The discovery of rich placers at Sailor Diggings (later known as Waldo) in 1852 and the resulting gold rush brought the first settlers to this region. Several U.S. Army forts were maintained in the county and many engagements during the Rogue River Indian War (1855-1858) took place within its boundaries.

Josephine County was created by the Territorial Legislature on January 22, 1856, from the western half of Jackson County. It was the nineteenth, and last, county created before statehood.

The county seat was originally located in Sailor Diggings, but in July of 1857 was relocated to Kerbyville, situated on the main route between the port of Crescent City, California and the gold fields.
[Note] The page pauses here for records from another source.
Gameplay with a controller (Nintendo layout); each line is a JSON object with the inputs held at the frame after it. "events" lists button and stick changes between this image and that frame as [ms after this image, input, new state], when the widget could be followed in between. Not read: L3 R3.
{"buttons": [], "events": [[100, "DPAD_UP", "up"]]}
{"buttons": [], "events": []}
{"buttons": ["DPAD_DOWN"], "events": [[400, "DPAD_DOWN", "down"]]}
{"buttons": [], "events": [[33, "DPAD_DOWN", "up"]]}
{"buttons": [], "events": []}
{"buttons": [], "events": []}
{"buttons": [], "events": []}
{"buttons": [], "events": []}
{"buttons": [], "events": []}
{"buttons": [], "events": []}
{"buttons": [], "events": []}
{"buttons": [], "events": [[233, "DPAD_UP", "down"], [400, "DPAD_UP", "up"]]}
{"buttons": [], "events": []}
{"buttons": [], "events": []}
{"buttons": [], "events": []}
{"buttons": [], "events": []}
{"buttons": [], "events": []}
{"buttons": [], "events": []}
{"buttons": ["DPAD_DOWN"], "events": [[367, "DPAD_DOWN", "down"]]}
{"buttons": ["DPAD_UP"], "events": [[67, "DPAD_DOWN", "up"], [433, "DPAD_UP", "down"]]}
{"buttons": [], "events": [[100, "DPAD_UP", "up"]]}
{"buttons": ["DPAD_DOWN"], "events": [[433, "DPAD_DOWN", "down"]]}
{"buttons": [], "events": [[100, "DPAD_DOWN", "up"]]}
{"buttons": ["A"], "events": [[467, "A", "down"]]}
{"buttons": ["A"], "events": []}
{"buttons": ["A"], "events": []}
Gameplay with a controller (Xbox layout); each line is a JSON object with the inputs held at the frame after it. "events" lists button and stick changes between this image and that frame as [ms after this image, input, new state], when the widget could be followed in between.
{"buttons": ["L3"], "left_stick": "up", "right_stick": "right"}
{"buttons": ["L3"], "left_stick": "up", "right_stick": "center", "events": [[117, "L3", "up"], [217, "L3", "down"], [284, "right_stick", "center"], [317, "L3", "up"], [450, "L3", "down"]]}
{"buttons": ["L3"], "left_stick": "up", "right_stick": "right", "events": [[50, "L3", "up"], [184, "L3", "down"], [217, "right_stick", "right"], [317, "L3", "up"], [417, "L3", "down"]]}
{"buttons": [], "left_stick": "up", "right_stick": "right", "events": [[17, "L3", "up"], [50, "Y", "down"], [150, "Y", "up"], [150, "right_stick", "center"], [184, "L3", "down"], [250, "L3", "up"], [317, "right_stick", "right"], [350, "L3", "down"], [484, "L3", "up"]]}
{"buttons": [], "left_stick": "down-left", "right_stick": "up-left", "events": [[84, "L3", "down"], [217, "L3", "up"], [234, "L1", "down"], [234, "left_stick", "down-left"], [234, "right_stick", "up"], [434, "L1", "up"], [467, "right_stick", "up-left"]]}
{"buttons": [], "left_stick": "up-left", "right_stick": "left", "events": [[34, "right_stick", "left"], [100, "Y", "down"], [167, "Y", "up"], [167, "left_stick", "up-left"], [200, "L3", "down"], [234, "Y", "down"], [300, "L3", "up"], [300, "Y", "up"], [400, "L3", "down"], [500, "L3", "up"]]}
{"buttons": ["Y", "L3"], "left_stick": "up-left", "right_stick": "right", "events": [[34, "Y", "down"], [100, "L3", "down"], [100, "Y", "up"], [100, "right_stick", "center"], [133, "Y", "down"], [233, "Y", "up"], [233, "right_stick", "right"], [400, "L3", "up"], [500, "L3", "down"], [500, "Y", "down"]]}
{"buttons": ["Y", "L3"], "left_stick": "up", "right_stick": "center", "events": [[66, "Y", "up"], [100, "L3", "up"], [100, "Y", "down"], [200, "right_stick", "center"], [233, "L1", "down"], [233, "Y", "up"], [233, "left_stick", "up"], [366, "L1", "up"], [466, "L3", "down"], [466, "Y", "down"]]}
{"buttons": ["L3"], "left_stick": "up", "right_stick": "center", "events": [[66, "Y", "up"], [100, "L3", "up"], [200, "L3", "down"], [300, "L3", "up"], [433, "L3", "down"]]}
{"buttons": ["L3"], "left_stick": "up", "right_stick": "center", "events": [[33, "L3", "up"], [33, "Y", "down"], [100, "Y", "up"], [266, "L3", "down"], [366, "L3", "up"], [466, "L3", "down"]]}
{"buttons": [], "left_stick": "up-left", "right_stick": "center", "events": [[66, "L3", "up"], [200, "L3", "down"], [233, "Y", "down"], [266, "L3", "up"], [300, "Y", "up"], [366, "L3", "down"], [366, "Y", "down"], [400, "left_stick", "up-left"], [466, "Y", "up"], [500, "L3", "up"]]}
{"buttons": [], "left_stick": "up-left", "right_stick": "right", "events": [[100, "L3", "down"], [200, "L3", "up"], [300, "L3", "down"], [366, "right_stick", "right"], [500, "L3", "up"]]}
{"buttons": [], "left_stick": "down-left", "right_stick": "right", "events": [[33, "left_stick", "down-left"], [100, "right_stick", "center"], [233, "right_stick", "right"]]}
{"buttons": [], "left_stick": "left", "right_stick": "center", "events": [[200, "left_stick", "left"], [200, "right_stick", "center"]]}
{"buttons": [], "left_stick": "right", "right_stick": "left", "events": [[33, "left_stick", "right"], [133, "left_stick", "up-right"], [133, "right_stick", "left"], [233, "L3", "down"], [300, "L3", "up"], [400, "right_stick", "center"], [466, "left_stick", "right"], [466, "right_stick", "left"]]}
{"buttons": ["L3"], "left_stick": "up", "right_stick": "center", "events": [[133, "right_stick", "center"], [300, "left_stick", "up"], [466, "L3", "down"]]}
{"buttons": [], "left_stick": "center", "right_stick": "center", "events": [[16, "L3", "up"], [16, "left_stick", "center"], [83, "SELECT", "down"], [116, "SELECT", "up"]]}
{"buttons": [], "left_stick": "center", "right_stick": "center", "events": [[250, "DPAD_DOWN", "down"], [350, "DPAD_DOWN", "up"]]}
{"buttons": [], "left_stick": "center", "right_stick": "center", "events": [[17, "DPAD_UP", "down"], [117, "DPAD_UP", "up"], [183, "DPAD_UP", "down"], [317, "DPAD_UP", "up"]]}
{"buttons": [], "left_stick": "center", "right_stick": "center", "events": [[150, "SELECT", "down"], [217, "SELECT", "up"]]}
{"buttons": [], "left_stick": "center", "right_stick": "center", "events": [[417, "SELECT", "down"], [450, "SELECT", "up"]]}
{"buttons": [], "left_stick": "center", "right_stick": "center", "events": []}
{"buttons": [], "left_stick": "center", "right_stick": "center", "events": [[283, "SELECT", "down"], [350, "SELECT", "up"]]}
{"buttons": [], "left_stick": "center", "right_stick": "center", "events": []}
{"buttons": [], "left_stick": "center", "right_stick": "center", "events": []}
In 1886, the county seat was finally relocated to Grants Pass, a new town on the railroad that was completed through Oregon that same year.

Although several tribes of Native Americans lived in the area from which Josephine County was created, most of their members had been moved to the reservation at Grand Ronde by the end of the Rogue River Indian War. Soon afterwards all Indians in southwest Oregon, with the exception of a few tiny bands, were moved to the Coast reservation (later known as the Siletz Reservation).

Josephine County was also the home to a large Chinese population. Most had come to the area to work gold claims purchased from whites no longer interested in working them. Even though they could not own land, they had to pay a tax to mine gold, and were relegated to inferior claims.